In this game designed from Proton Games, designer Alexandr Ushan, best known for Spyfall (Hobby World), has concocted a science fiction premise about sending phantom avatars from history and literature to make contact with distant worlds. We didn't feel the need to trouble ourselves overly with this, so we didn't try to figure out why we this bizarre means of interstellar contact was predicated on the human operatives being unable to speak to each other or use gestures to communicate. Suffice to say, SYNC Discovery is a cooperative deduction game where the 2-5 players are trying to get on the same wavelength as each other so that they try to discern connections between the 'key cards' that are before them with the historical or literary figure 'phantom' from the options on the table.

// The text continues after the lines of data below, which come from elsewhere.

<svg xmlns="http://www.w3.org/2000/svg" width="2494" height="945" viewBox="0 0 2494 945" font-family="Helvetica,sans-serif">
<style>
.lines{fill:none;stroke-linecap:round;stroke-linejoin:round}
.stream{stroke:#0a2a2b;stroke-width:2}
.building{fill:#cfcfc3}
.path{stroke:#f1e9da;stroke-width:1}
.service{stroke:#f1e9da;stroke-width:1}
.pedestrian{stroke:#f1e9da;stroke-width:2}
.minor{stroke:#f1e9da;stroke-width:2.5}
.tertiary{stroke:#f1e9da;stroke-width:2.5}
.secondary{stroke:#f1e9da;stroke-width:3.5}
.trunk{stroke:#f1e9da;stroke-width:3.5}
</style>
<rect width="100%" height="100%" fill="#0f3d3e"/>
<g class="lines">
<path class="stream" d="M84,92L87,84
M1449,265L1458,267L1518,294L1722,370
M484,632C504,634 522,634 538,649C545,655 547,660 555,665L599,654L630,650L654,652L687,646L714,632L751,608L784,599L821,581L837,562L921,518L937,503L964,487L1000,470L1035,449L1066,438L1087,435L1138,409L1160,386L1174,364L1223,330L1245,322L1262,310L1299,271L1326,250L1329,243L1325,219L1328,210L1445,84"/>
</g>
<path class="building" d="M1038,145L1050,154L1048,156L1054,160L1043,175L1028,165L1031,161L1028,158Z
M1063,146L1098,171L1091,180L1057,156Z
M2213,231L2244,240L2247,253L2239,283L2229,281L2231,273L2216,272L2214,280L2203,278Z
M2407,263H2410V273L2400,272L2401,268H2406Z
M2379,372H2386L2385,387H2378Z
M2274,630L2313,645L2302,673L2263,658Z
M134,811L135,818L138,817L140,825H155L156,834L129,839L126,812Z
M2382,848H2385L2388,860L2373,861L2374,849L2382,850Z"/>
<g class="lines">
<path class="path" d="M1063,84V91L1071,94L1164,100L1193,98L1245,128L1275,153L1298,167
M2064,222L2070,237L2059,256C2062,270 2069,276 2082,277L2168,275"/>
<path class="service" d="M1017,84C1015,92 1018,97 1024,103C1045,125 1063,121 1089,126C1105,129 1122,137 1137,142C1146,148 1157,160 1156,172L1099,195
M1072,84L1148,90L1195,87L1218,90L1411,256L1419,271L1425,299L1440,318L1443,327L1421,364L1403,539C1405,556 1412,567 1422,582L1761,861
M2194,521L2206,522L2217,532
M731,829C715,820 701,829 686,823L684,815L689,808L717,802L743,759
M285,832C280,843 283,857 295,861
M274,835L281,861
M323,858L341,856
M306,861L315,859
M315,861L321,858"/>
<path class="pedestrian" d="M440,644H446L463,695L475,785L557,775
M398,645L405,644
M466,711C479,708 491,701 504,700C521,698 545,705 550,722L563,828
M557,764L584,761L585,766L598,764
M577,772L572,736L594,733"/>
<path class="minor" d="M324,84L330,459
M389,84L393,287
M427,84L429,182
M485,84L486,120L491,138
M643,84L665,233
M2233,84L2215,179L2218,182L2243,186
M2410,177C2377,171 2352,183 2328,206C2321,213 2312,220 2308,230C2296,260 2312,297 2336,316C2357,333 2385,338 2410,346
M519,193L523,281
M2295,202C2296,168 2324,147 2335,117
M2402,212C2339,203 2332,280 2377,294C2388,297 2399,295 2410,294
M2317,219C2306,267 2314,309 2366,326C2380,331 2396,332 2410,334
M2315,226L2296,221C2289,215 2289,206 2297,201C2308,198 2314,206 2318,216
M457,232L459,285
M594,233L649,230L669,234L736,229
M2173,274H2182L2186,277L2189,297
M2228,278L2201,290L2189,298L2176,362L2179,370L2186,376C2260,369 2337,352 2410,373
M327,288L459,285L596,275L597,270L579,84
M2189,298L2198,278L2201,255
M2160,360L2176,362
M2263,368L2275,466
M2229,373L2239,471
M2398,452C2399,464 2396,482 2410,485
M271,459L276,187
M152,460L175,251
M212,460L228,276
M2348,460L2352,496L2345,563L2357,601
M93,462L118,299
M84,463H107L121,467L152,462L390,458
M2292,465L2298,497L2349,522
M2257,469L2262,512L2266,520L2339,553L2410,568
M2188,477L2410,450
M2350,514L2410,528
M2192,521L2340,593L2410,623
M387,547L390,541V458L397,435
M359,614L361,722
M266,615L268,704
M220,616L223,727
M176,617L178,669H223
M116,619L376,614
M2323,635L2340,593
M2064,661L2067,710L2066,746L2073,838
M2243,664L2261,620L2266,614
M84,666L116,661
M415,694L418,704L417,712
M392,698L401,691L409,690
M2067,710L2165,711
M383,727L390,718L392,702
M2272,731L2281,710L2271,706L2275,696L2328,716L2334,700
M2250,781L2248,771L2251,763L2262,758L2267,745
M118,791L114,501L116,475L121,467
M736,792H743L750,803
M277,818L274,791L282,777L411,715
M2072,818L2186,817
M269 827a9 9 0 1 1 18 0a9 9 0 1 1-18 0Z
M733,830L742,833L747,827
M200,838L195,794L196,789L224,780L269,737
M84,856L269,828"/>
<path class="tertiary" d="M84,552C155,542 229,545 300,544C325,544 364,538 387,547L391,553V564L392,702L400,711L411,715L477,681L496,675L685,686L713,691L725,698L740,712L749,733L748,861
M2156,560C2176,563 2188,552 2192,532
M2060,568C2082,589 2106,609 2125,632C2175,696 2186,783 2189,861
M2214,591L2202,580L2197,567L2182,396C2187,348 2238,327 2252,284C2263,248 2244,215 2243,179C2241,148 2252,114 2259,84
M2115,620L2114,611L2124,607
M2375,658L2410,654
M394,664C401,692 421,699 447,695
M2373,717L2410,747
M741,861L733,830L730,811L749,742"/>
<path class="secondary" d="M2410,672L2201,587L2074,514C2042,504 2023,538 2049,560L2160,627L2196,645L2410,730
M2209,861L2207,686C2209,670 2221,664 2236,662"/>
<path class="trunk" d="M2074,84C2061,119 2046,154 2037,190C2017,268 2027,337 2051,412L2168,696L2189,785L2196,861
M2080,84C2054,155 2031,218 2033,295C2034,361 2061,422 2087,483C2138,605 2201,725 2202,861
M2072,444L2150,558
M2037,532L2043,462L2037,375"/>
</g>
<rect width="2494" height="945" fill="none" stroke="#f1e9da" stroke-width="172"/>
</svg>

If you play on 'auto' mode, you'll have key cards dealt entirely at random. In 'manual' mode, players have a hand of key cards from which they choose one. There's never any 'correct' answer; you just need all the players to make the same association so that they all pick the same 'phantom'. The gimmick for the game is that players each have a 'Synchronizer' device for indicating the number of the 'phantom' they associate with the key cards on display. The Synchronizer also indicates how confident players are in their selection... If you choose the green indicator, you are telling the other players that you reckon the key cards point clearly to one obvious choice. Amber signals that you're not as sure - maybe you've discounted one possibility but you're maybe 50/50 between two possible options. If you signal red, you're indicating you haven't a clue and can't narrow a connection down even to a 50/50 choice. The conceit of the game tho' is that players aren't allowed to sigh or huff or comment or editorialise in any way: communication can only be via their Synchronizer...


There's a bit more agency for players in responding to their traffic light indicators. The team does have a certain number of 'block' tokens, so if a player is signalling red the lead player for the round can play a token to that uncertain player's Synchronizer to exclude them from the round so it doesn't matter which phantom they choose. Likewise, block tokens can be played to exclude a phantom from being selected (useful for resolving those 50/50s) or for discounting a key card.



You play until the 2-5 players have achieved five successes (a win!) or they fail five times. As in the not dissimilar Ensemble (Ares Games), the game increases the difficulty as you play; in this case by adding extra 'phantom' avatars to choose between every time you succeed. However, as with similar deduction, association and communication games - for example, Wavelength (CMYK) and Secret Identity (Funnyfox/Hachette) - the more you play the more players appreciate and adjust to each others' thought processes. And of course it helps that you're allowed an inquest after any fail.


SYNC Discovery comes with a hefty deck of >180 key cards along with 42 historical phantoms and 42 fictional characters. The phantoms are large format cards, all attractively illustrated by M81 Studio. The historical figures include the usual suspects - Abraham Lincoln, William Shakespeare, Napoleon - but there are also some in the mix that might not expect, including Diogenes, HP Lovecraft and Antonio Gaudi. The fictional characters are almost all denizens of fairy tales and popular classics - from Alice to Zorro. Suffice to say, there's enough variety and variation in the box for ample replayabilty.